EXERCISE INSTRUCTIONS: From the entries below, copy out every line with "state" in it.

BEGIN RECORDED INFORMATION

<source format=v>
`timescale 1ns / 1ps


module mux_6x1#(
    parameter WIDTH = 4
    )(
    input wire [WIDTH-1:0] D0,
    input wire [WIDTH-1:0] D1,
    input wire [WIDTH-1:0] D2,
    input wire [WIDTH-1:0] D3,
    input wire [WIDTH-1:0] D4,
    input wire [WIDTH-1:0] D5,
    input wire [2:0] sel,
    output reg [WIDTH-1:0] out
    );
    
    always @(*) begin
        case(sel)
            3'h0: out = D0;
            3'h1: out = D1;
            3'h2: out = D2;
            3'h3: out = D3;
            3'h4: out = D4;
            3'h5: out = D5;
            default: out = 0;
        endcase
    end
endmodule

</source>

END RECORDED INFORMATION
BEGIN RECORDED INFORMATION

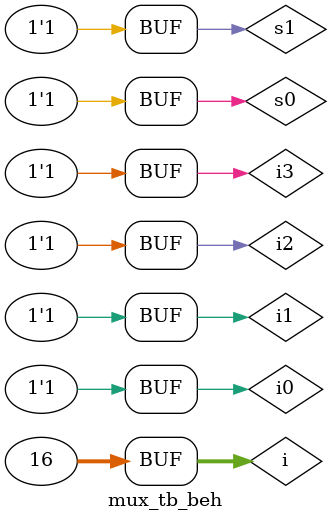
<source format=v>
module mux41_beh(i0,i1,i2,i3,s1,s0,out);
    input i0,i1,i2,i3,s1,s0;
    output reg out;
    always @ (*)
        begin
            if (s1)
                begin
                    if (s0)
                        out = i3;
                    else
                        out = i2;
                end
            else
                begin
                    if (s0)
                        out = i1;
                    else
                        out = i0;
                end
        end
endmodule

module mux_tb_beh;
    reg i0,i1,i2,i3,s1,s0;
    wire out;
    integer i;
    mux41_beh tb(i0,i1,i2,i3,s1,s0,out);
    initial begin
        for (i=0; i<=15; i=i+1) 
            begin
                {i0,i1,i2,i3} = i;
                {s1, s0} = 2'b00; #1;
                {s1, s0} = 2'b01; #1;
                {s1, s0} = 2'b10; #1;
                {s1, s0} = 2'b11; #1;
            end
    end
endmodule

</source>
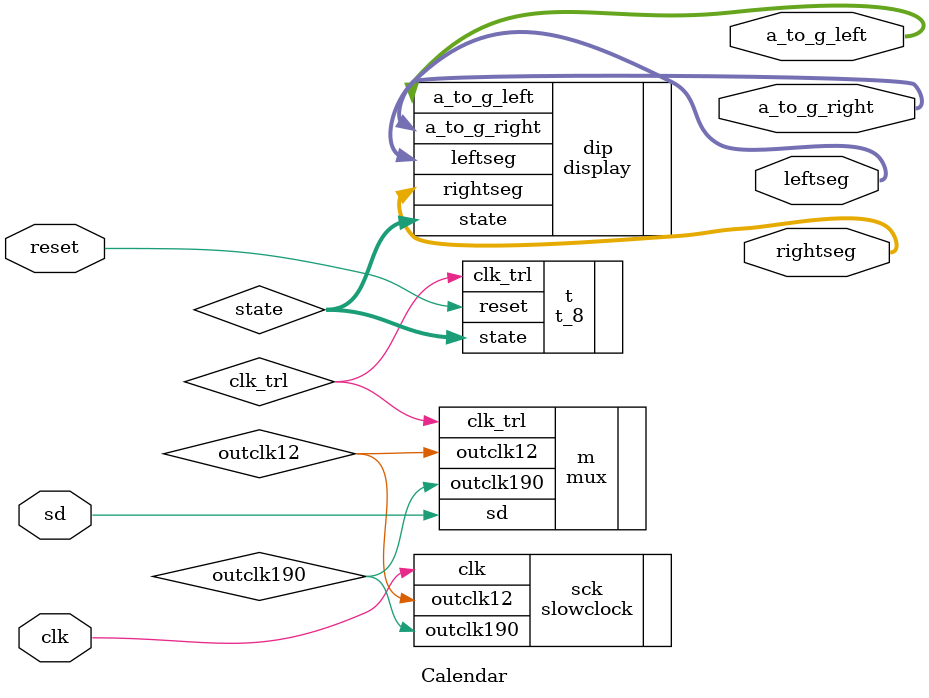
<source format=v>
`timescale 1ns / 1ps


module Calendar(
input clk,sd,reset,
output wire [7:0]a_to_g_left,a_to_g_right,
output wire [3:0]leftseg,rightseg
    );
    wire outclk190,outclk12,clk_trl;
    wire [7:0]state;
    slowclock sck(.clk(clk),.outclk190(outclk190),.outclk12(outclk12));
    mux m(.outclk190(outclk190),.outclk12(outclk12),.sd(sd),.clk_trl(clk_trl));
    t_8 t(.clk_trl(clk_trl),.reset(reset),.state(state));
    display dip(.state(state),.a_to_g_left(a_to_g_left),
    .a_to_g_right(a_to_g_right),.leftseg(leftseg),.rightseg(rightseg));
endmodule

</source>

END RECORDED INFORMATION

ANSWER SPACE:
    wire [7:0]state;
    t_8 t(.clk_trl(clk_trl),.reset(reset),.state(state));
    display dip(.state(state),.a_to_g_left(a_to_g_left),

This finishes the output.